Task details
Among the lines below, return each one that contains the word "Figure".

Data for analysis
......

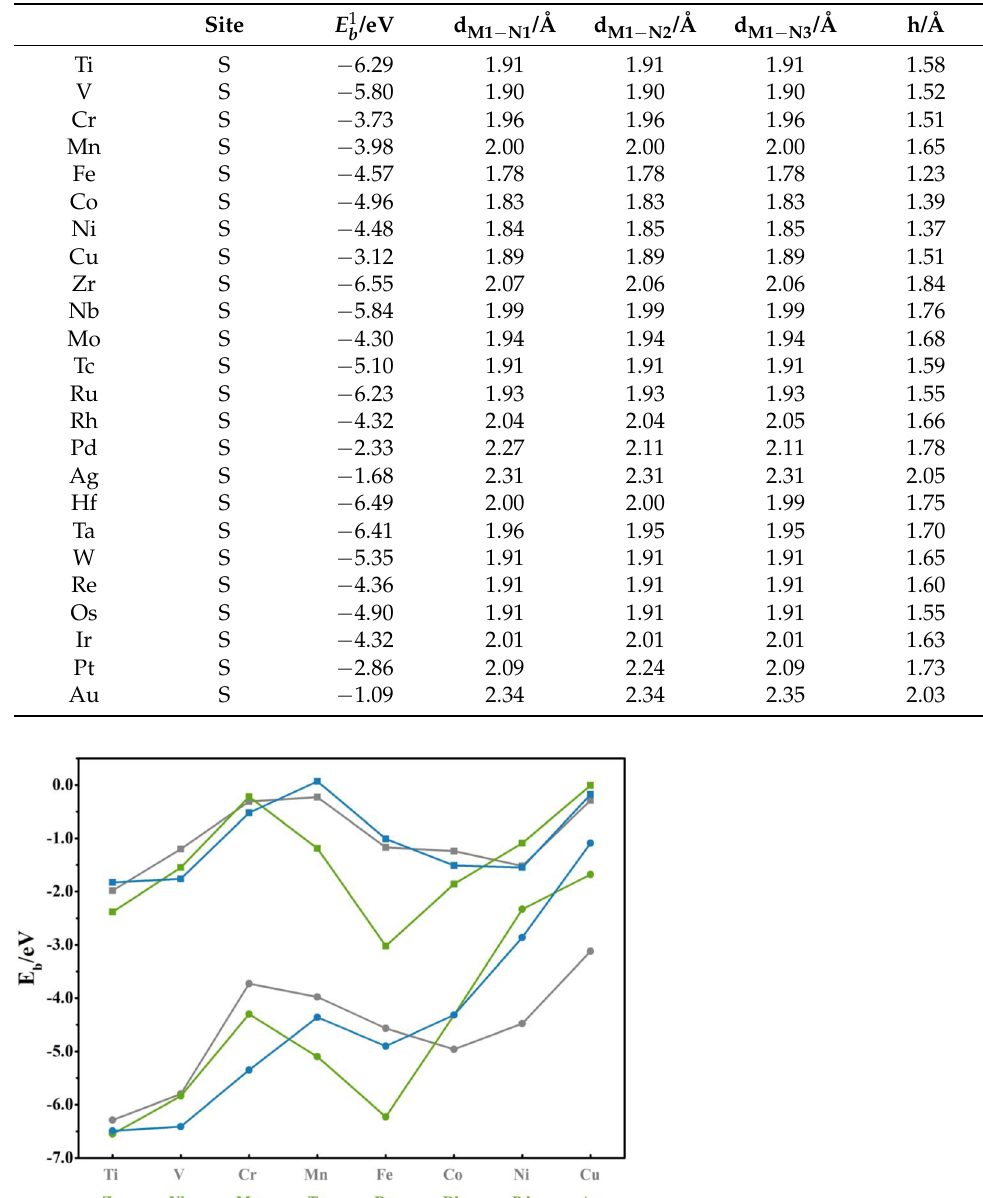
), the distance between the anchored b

......

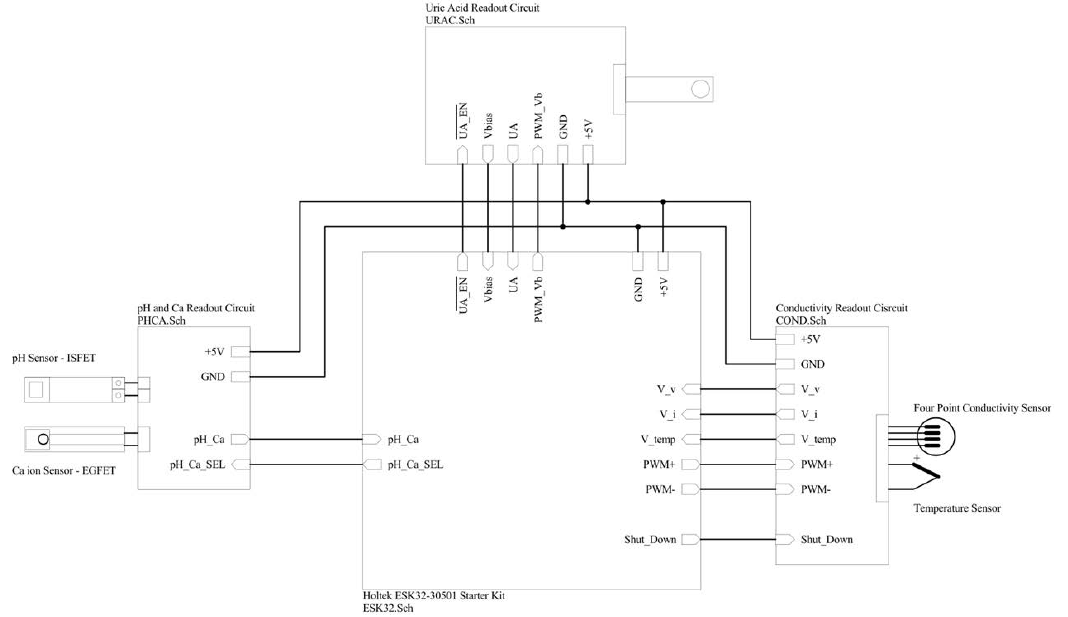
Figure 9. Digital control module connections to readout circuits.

......

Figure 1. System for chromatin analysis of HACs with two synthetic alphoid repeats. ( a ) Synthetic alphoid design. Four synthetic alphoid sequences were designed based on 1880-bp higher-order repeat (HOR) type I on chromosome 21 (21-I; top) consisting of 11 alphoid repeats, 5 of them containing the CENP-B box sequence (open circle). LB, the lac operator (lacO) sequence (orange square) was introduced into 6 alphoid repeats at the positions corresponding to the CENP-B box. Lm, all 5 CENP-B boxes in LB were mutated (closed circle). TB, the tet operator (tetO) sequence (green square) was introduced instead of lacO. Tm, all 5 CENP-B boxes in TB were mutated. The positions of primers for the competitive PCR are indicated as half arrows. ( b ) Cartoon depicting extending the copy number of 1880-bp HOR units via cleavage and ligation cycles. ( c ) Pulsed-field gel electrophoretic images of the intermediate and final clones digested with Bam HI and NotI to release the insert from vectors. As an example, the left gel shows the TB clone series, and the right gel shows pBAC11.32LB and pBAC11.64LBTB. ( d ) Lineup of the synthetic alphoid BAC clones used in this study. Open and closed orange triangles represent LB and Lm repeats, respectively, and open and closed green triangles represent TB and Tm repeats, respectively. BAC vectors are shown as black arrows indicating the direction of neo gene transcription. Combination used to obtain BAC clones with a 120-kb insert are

......

Solution
Figure 9. Digital control module connections to readout circuits.
Figure 1. System for chromatin analysis of HACs with two synthetic alphoid repeats. ( a ) Synthetic alphoid design. Four synthetic alphoid sequences were designed based on 1880-bp higher-order repeat (HOR) type I on chromosome 21 (21-I; top) consisting of 11 alphoid repeats, 5 of them containing the CENP-B box sequence (open circle). LB, the lac operator (lacO) sequence (orange square) was introduced into 6 alphoid repeats at the positions corresponding to the CENP-B box. Lm, all 5 CENP-B boxes in LB were mutated (closed circle). TB, the tet operator (tetO) sequence (green square) was introduced instead of lacO. Tm, all 5 CENP-B boxes in TB were mutated. The positions of primers for the competitive PCR are indicated as half arrows. ( b ) Cartoon depicting extending the copy number of 1880-bp HOR units via cleavage and ligation cycles. ( c ) Pulsed-field gel electrophoretic images of the intermediate and final clones digested with Bam HI and NotI to release the insert from vectors. As an example, the left gel shows the TB clone series, and the right gel shows pBAC11.32LB and pBAC11.64LBTB. ( d ) Lineup of the synthetic alphoid BAC clones used in this study. Open and closed orange triangles represent LB and Lm repeats, respectively, and open and closed green triangles represent TB and Tm repeats, respectively. BAC vectors are shown as black arrows indicating the direction of neo gene transcription. Combination used to obtain BAC clones with a 120-kb insert are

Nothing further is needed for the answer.